[Extracted page text data]
--

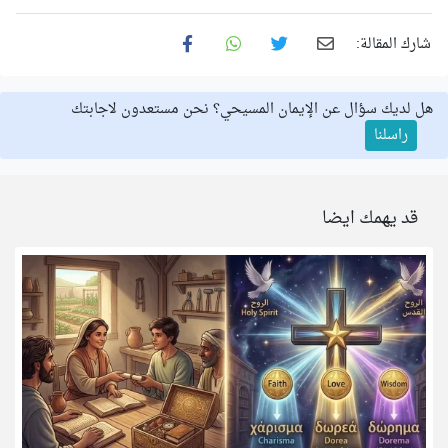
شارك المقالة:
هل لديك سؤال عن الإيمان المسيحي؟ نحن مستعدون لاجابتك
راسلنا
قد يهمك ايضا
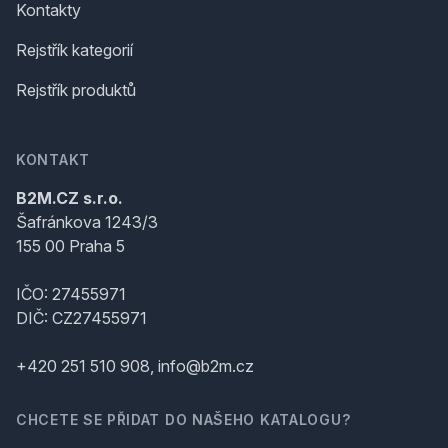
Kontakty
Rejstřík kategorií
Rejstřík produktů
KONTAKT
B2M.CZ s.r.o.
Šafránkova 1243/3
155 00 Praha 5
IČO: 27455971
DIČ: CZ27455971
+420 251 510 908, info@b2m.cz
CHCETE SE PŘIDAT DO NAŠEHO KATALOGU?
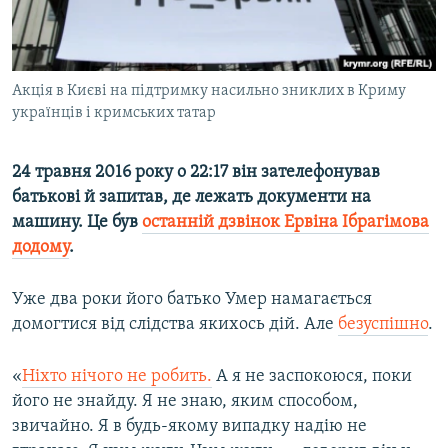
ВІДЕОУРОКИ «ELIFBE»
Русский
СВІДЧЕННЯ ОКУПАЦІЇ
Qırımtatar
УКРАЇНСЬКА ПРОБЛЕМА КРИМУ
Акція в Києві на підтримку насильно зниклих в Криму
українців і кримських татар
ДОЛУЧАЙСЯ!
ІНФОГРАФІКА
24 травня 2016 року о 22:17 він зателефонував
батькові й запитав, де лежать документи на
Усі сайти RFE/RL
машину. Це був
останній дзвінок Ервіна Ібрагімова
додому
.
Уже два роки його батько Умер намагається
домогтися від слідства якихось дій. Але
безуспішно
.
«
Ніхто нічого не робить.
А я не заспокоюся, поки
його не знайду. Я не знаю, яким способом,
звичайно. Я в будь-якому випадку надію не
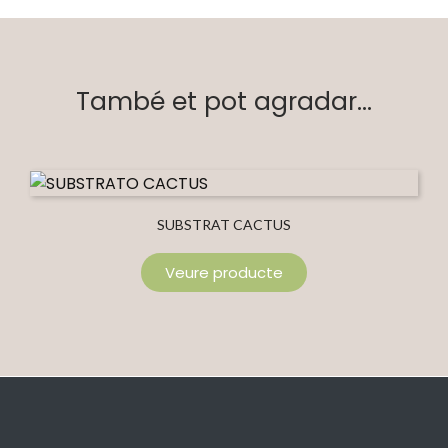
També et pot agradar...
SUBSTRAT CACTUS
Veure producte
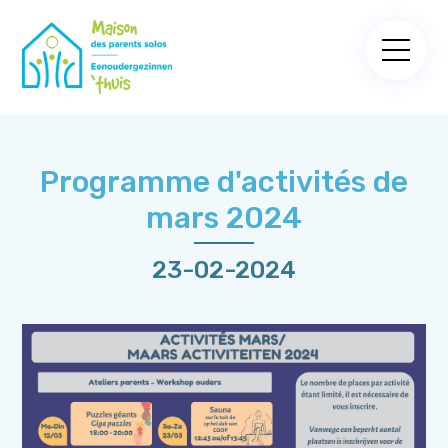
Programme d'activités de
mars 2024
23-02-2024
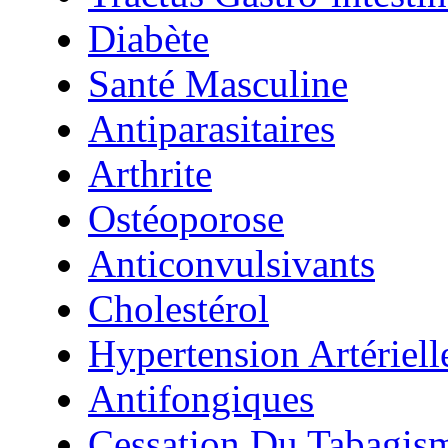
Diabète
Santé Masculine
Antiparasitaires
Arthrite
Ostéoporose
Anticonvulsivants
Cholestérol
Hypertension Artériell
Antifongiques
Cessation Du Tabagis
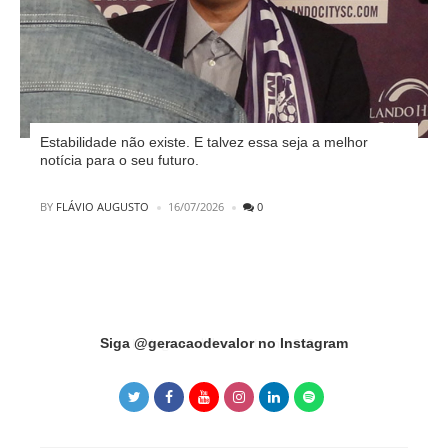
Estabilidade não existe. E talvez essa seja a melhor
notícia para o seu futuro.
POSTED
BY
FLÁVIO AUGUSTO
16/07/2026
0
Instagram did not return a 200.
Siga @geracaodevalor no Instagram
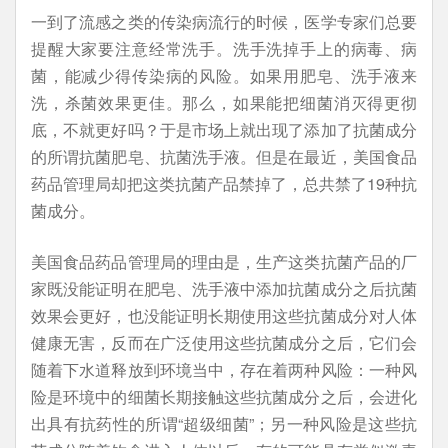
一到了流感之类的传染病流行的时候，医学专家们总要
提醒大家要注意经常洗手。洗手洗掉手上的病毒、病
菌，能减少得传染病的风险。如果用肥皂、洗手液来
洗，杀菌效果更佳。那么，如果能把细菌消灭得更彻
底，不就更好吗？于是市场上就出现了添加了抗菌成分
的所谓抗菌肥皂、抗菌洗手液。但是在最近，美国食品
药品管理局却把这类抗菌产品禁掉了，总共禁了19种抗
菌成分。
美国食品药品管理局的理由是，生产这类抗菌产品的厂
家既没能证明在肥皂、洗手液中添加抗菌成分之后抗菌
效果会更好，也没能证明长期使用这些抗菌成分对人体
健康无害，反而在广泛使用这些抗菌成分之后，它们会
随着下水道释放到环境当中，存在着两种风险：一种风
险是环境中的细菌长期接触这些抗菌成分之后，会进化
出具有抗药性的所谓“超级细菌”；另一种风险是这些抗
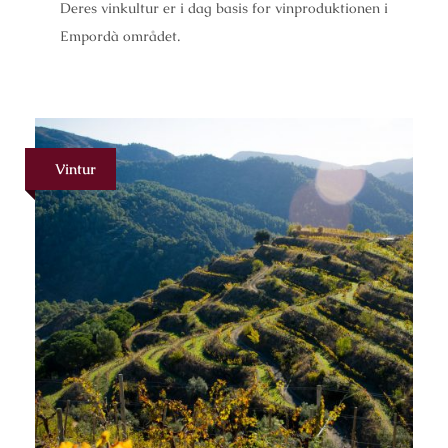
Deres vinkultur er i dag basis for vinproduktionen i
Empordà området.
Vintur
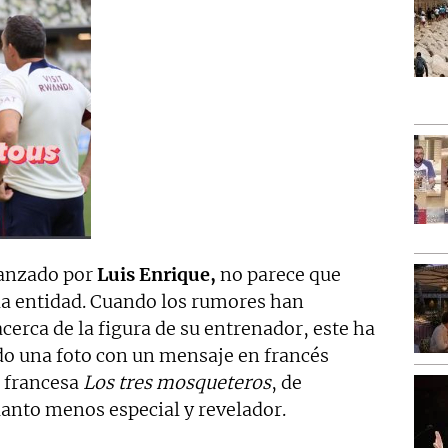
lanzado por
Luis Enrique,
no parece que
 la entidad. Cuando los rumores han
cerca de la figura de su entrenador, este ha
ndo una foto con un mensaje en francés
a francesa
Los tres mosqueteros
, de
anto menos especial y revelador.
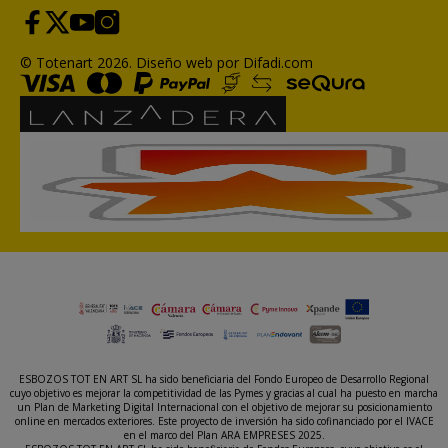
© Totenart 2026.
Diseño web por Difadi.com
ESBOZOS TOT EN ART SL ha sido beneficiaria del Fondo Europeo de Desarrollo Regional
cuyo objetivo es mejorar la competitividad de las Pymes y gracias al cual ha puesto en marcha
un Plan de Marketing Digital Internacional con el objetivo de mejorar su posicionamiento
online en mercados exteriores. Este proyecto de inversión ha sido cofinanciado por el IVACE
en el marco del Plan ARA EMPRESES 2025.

--

## Task objective
Should a picture appear among the entries, skip it and copy the rest exactly.

## Written reply
شارك المقالة:
هل لديك سؤال عن الإيمان المسيحي؟ نحن مستعدون لاجابتك
راسلنا
قد يهمك ايضا
Kontakty
Rejstřík kategorií
Rejstřík produktů
KONTAKT
B2M.CZ s.r.o.
Šafránkova 1243/3
155 00 Praha 5
IČO: 27455971
DIČ: CZ27455971
+420 251 510 908, info@b2m.cz
CHCETE SE PŘIDAT DO NAŠEHO KATALOGU?
ВІДЕОУРОКИ «ELIFBE»
Русский
СВІДЧЕННЯ ОКУПАЦІЇ
Qırımtatar
УКРАЇНСЬКА ПРОБЛЕМА КРИМУ
Акція в Києві на підтримку насильно зниклих в Криму
українців і кримських татар
ДОЛУЧАЙСЯ!
ІНФОГРАФІКА
24 травня 2016 року о 22:17 він зателефонував
батькові й запитав, де лежать документи на
Усі сайти RFE/RL
машину. Це був
останній дзвінок Ервіна Ібрагімова
додому
.
Уже два роки його батько Умер намагається
домогтися від слідства якихось дій. Але
безуспішно
.
«
Ніхто нічого не робить.
А я не заспокоюся, поки
його не знайду. Я не знаю, яким способом,
звичайно. Я в будь-якому випадку надію не
També et pot agradar...
SUBSTRAT CACTUS
Veure producte
Programme d'activités de
mars 2024
23-02-2024
Diabète
Santé Masculine
Antiparasitaires
Arthrite
Ostéoporose
Anticonvulsivants
Cholestérol
Hypertension Artériell
Antifongiques
Cessation Du Tabagis
Estabilidade não existe. E talvez essa seja a melhor
notícia para o seu futuro.
POSTED
BY
FLÁVIO AUGUSTO
16/07/2026
0
Instagram did not return a 200.
Siga @geracaodevalor no Instagram
一到了流感之类的传染病流行的时候，医学专家们总要
提醒大家要注意经常洗手。洗手洗掉手上的病毒、病
菌，能减少得传染病的风险。如果用肥皂、洗手液来
洗，杀菌效果更佳。那么，如果能把细菌消灭得更彻
底，不就更好吗？于是市场上就出现了添加了抗菌成分
的所谓抗菌肥皂、抗菌洗手液。但是在最近，美国食品
药品管理局却把这类抗菌产品禁掉了，总共禁了19种抗
菌成分。
美国食品药品管理局的理由是，生产这类抗菌产品的厂
家既没能证明在肥皂、洗手液中添加抗菌成分之后抗菌
效果会更好，也没能证明长期使用这些抗菌成分对人体
健康无害，反而在广泛使用这些抗菌成分之后，它们会
随着下水道释放到环境当中，存在着两种风险：一种风
险是环境中的细菌长期接触这些抗菌成分之后，会进化
出具有抗药性的所谓“超级细菌”；另一种风险是这些抗
Deres vinkultur er i dag basis for vinproduktionen i
Empordà området.
Vintur
lanzado por
Luis Enrique,
no parece que
 la entidad. Cuando los rumores han
cerca de la figura de su entrenador, este ha
ndo una foto con un mensaje en francés
a francesa
Los tres mosqueteros
, de
anto menos especial y revelador.
© Totenart 2026.
Diseño web por Difadi.com
ESBOZOS TOT EN ART SL ha sido beneficiaria del Fondo Europeo de Desarrollo Regional
cuyo objetivo es mejorar la competitividad de las Pymes y gracias al cual ha puesto en marcha
un Plan de Marketing Digital Internacional con el objetivo de mejorar su posicionamiento
online en mercados exteriores. Este proyecto de inversión ha sido cofinanciado por el IVACE
en el marco del Plan ARA EMPRESES 2025.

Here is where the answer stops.